Bauer was invited to comment on this statement but had no response.

The association with Nazi themes and subject matter appealing to the far right is something that has dogged Bauer periodically over many decades.

The company came into its own during the Third Reich as a publisher of weekly radio guides that, at the time, wholeheartedly embraced Hitler's regime. Since the war, it has cultivated an image as a publisher of predominantly non-political material.

One glaring exception was a commentary a Bauer-owned magazine wrote in 1985 when President Reagan made the controversial decision to visit a German military cemetery that included the graves of 49 members of the Waffen-SS.

Writing about the outcry Reagan's decision had provoked in the U.S., the now-defunct Bauer-owned magazine Quick asked: "How can 6 million American Jews control 209 million non-Jewish Americans?" It pointed to the existence of a powerful pro-Israel lobby in the States but called it the "Jewish lobby" and suggested it had a unique degree of power over U.S. foreign policy.

At the time, Rabbi Marc Tannenbaum of the American Jewish Committee called the Quick article "classic anti-Semitism and classic scapegoating of the Jews." Bauer insisted the article was "not an attempt to make a political statement."

A more enduring problem for Bauer is its publication of a magazine called Der Landser, which specializes in military adventure stories from World War II told through the eyes of Hitler's armies. Even before Bauer bought out its parent company 40 years ago, Der Landser had to be mindful of Germany's laws against distribution of overtly pro-Nazi material.

The magazine usually contains a disclaimer that war is hell for everybody, which many critics see as window-dressing.

Clearly, there is a distinction between material that glorifies Nazi-era soldiers and active promotion of neo-Nazi ideology. But Der Landser's detractors point out that the magazine rarely, if ever, refers to the Holocaust or other Nazi war crimes.

They also argue that the magazine is read predominantly by right-wing and far-right ideologues and has served as a useful recruitment tool for neo-Nazis in eastern Germany since the fall of the Berlin Wall.

Nazi themes crop up across other parts of the Bauer publishing empire.

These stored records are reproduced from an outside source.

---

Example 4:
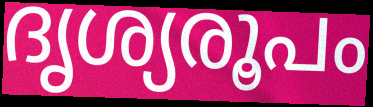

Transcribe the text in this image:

ദൃശ്യരൂപം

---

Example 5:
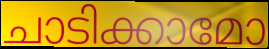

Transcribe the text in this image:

ചാടിക്കാമോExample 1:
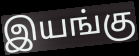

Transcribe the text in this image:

இயங்கு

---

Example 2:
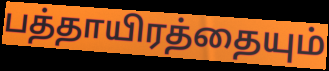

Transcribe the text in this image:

பத்தாயிரத்தையும்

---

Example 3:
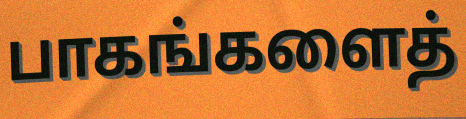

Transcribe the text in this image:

பாகங்களைத்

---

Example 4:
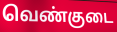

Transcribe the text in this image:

வெண்குடை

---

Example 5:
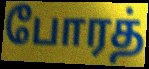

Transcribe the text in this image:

போரத்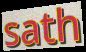
sath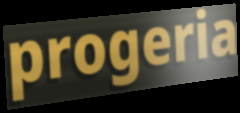
progeriaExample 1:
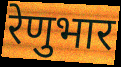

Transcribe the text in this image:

रेणुभार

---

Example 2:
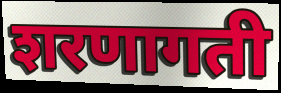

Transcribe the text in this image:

शरणागती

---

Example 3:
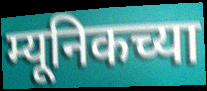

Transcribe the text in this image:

म्यूनिकच्या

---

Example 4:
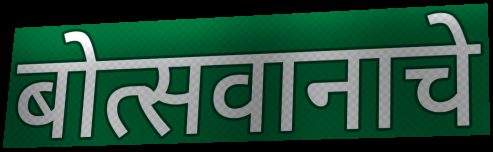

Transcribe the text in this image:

बोत्सवानाचे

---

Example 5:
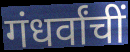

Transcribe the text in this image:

गंधर्वांचीं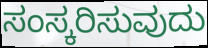
ಸಂಸ್ಕರಿಸುವುದುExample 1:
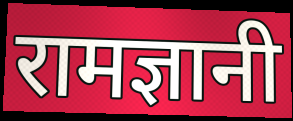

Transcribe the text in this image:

रामज्ञानी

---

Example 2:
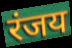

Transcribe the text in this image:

रंजय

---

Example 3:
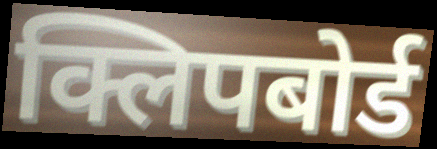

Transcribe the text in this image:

क्लिपबोर्ड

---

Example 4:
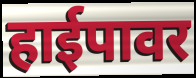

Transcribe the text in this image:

The latest issue of the German magazine Geschichte und Wissen (History and Knowledge) has a cover feature on Leni Riefenstahl, the filmmaker responsible for the documentary "Triumph of the Will" and described on the cover as "Hitler's beloved director."

The same magazine has previously run cover pieces on Hitler seizing power (complete with large color photo of the Fuehrer) and on Hitler's family.

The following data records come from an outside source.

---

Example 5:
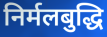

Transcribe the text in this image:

निर्मलबुद्धि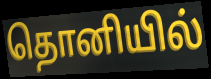
தொனியில்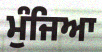
ਮੁੰਜਿਆ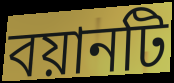
বয়ানটিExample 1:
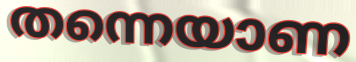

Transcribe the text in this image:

തന്നെയാണ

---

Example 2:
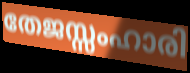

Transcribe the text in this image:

തേജസ്സംഹാരി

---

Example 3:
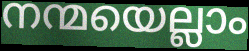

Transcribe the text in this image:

നന്മയെല്ലാം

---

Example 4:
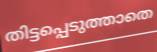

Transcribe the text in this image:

തിട്ടപ്പെടുത്താതെ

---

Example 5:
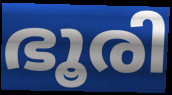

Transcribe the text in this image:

ഭൂരി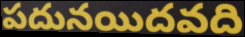
పదునయిదవది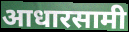
आधारसामी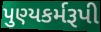
પુણ્યકર્મરૂપી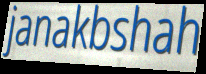
janakbshahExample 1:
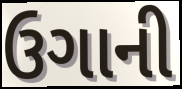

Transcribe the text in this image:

ઉગાની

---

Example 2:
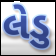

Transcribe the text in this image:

લેડુ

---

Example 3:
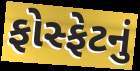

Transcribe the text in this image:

ફોસ્ફેટનું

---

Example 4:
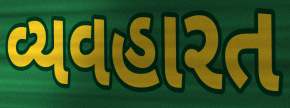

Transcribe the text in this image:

વ્યવહારત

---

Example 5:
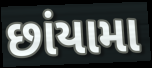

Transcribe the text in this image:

છાંયામાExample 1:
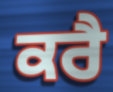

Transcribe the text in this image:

ਕਰੈ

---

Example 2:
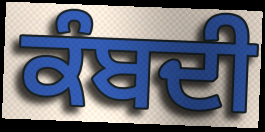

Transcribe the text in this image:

ਕੰਬਦੀ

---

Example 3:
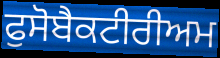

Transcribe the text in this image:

ਫੁਸੋਬੈਕਟੀਰੀਅਮ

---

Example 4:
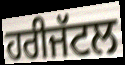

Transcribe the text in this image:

ਹਰੀਜੱਟਲ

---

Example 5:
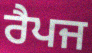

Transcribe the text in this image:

ਰੈਪਜ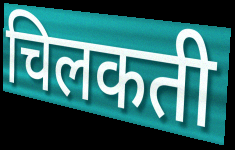
चिलकतीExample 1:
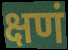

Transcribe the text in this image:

क्षणं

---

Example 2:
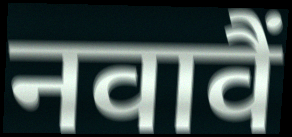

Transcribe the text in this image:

नवावैं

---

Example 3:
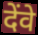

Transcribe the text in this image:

देंवे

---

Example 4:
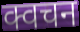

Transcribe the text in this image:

क्वचन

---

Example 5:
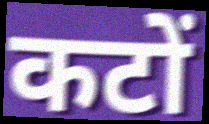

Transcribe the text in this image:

कटोंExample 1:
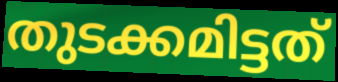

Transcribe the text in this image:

തുടക്കമിട്ടത്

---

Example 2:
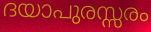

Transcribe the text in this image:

ദയാപുരസ്സരം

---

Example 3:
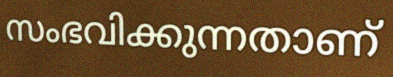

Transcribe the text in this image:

സംഭവിക്കുന്നതാണ്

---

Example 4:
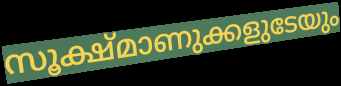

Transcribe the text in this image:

സൂക്ഷ്മാണുക്കളുടേയും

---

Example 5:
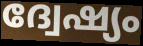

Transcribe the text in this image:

ദ്വേഷ്യം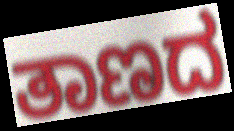
ತಾಣದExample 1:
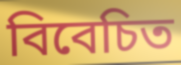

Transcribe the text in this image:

বিবেচিত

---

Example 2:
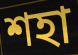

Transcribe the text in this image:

শহা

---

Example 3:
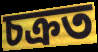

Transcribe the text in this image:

চক্ৰত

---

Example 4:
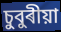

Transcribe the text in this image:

চুবুৰীয়া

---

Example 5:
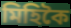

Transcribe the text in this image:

মিহিকৈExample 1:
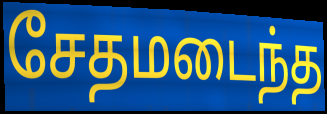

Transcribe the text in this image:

சேதமடைந்த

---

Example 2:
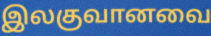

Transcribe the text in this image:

இலகுவானவை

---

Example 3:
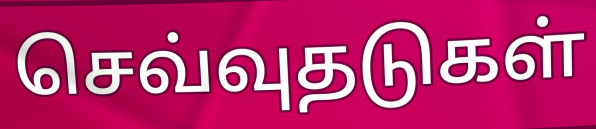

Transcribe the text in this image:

செவ்வுதடுகள்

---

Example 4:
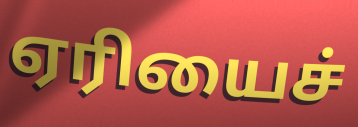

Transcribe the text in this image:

ஏரியைச்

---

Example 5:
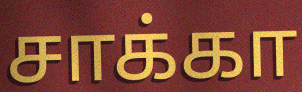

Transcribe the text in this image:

சாக்கா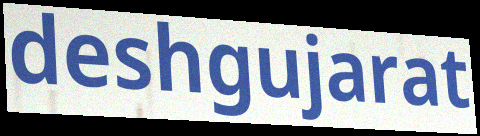
deshgujaratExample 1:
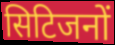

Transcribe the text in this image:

सिटिजनों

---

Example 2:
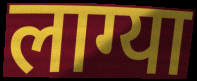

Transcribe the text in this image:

लाग्या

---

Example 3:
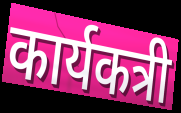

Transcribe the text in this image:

कार्यकत्री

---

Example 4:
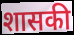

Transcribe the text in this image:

शासकी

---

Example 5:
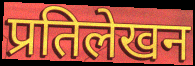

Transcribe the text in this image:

प्रतिलेखन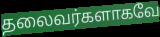
தலைவர்களாகவே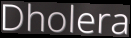
Dholera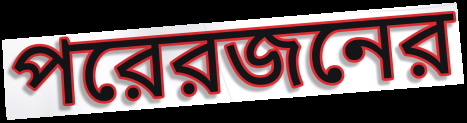
পরেরজনের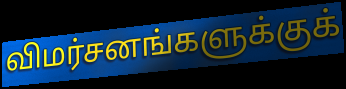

Another magazine, Militaer und Geschichte (The Military and History), has run cover stories on Hermann Goering, the Nazi armed forces chief, and on the Nazi party.

While these articles and covers do not connote political sympathy for the Nazis, they are still relatively unusual in Germany where the darkest years of the country's history remain, 68 years after the end of World War II, a subject to be handled delicately or, more often, avoided.